On lit aussi ceci : « L’homme propose et la femme dispose, c’est ça la séduction à la française. » Aaaalors (avec Brigitte Lahaie, je sais rarement par où commencer tellement tout est approximatif). Déjà, la séduction à la française est le concept le plus fuyant de l'univers : parfois c'est Rabelais, parfois la courtoisie, parfois les Liaisons Dangereuses, ou Sade, ou Sartre-Beauvoir. C'est la paillardise, la galanterie, le badinage. C'est l'inégalité « heureuse » des sexes (étrangement plus heureuse pour le sexe dominant), sauf quand on veut embêter les Musulmans : face à l'Etranger, la séduction à la française est ultra-égalitaire. Du coup, la séduction à la française est surtout exactement ce qui nous arrange dans n'importe quel débat. Un jour, la séduction à la français sera un pamplemousse, et on sera bien avancés.

Ensuite, la France, c'est nous, vous, la manière dont le reste du monde nous envisage, la manière dont les expats, artistes, entrepreneurs, portent le rayonnement culturel ailleurs, il s'agit donc de notre séduction, dont on fait exactement ce qu'on veut. Et dont nous ne sommes pas captifs.

Enfin. L'homme propose, la femme dispose, ET MON POSTERIEUR EST UN NUGGET TRANSGENIQUE. On répète ce mantra comme la zone de confort de la séduction, mais personne ne vit dans cette logique proposition/disposition depuis déjà l'époque des baby-boomers. Si j'avais uniquement disposé, non seulement j'aurais vécu un dixième de mes expériences, mais j'aurais raté absolument l'intégralité de celles qui ont compté. Ceci n'est pas une figure de langage : je ne suis jamais (JAMAIS) restée avec un homme à qui JE n'avais pas proposé (non que j'aie accompli tout le boulot, mais j'en ai fait au moins la moitié, et souvent 90%, simple question de personnalité, je n'aime pas attendre).

Notons aussi que cette situation présentée comme agréable est affreuse.

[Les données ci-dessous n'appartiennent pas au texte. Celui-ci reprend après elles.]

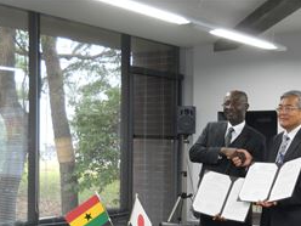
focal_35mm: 66
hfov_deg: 29.0
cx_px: 216
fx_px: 574
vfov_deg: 22.0
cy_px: 180
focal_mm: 6.72
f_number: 3.1
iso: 160
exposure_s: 1/30
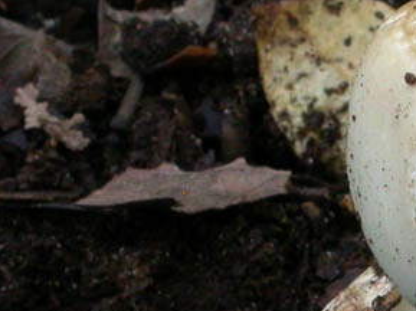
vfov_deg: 3.5
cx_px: 550
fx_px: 5125
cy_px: 246
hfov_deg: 4.6
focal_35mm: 427
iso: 200
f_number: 10.3
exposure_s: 1/8
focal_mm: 32
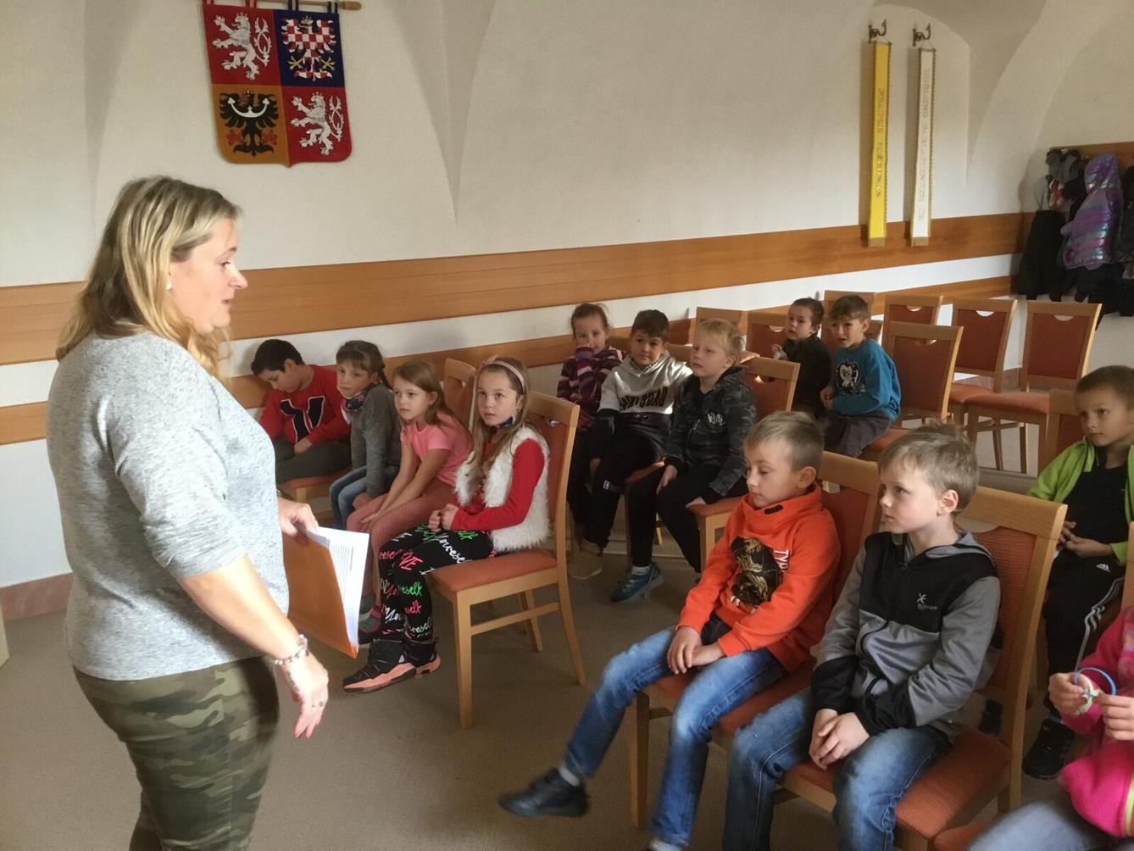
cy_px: 426
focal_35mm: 31
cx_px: 567
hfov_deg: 58.3
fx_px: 1016
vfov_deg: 45.5
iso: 160
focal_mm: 3.3
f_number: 2.4
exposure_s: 1/33
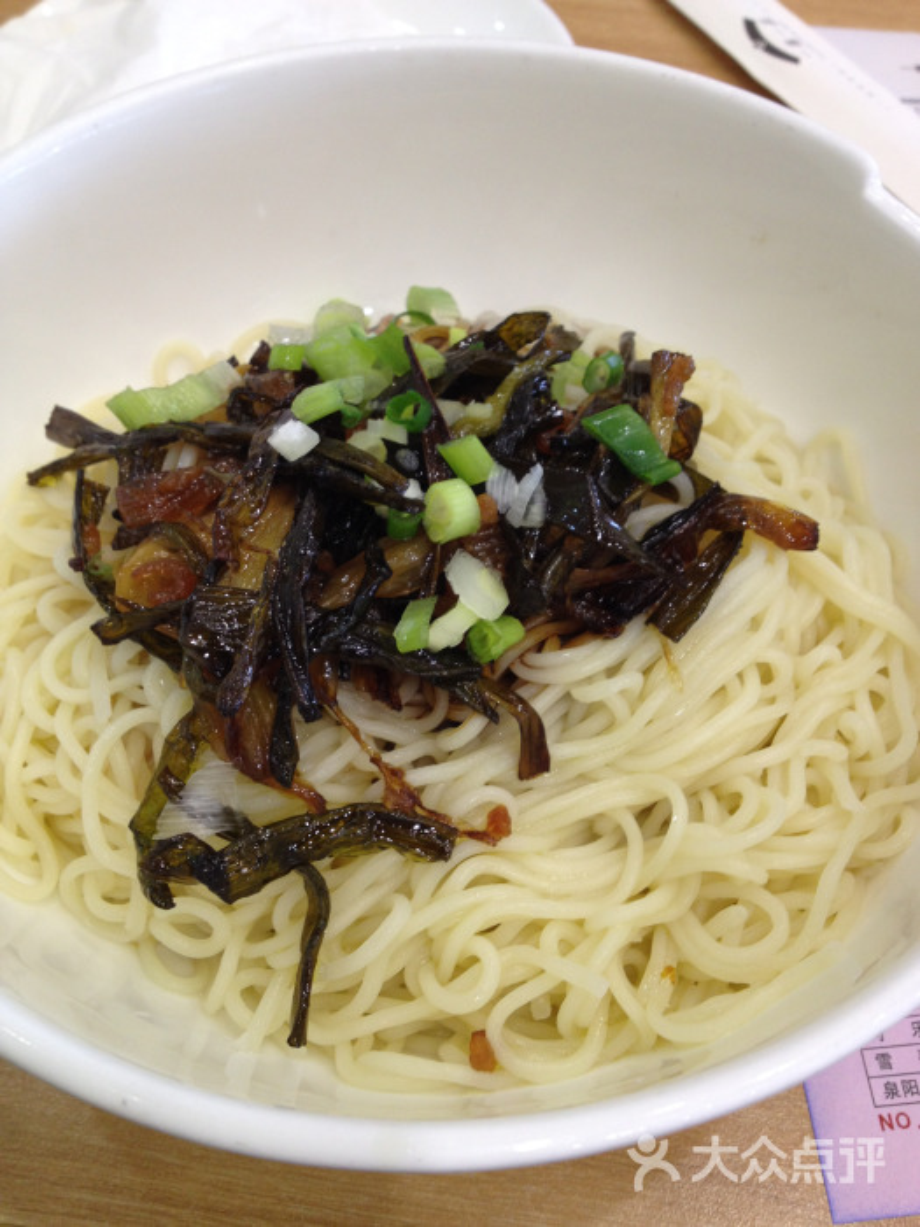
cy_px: 614
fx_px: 1240
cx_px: 460
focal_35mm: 35
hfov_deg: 40.7
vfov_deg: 52.6
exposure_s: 1/20
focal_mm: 4.28
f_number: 2.4
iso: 64
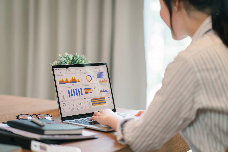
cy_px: 76
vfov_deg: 16.1
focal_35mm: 85
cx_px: 114
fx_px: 538
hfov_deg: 23.9
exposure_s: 1/200
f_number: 2
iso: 100
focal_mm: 85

Si l'homme propose, il peut proposer à toutes les femmes qui lui plaisent (et c'est exactement la permission qu'il prend, comme le montre l'amas de messages que reçoivent les femmes en trois secondes sur les sites de rencontre). Si la femme dispose, elle dispose entre des choix limités, dont potentiellement aucun ne convient. C'est-à-dire qu'un homme qui réussit sa proposition obtient satisfaction. Mais une femme qui réussit sa disposition peut parfaitement se retrouver avec un choix par défaut complètement nul (« il faut être raisonnable »).

Quand on dit « la femme dispose », on implique que « la » femme prend ce qu'on veut bien lui donner. Et que ses propres désirs, ses propres coups de foudre, doivent être passés sous silence – en espérant que l'autre 1) remarque, 2) propose. « La femme dispose » signifie que la femme est un fruit passif, muet, aveugle, sans capacité de décision ou d'action, attendant d'être cueilli, qui consent plutôt que désire. Ce qui a une conséquence grave : on dispose des femmes bien plus qu'elles ne disposent d'elles-mêmes.

Pour conclure. Parler d'hommes qui proposent et de femmes qui disposent comme d'une situation win-win est tout simplement irresponsable. Quand les hommes prennent les devants, les femmes sont derrière. Quand ils font le premier pas, les femmes passent en second. On est en 2018. Si c'est ça, la séduction vieille-France, je demande la nationalité ouzbèke immédiatement.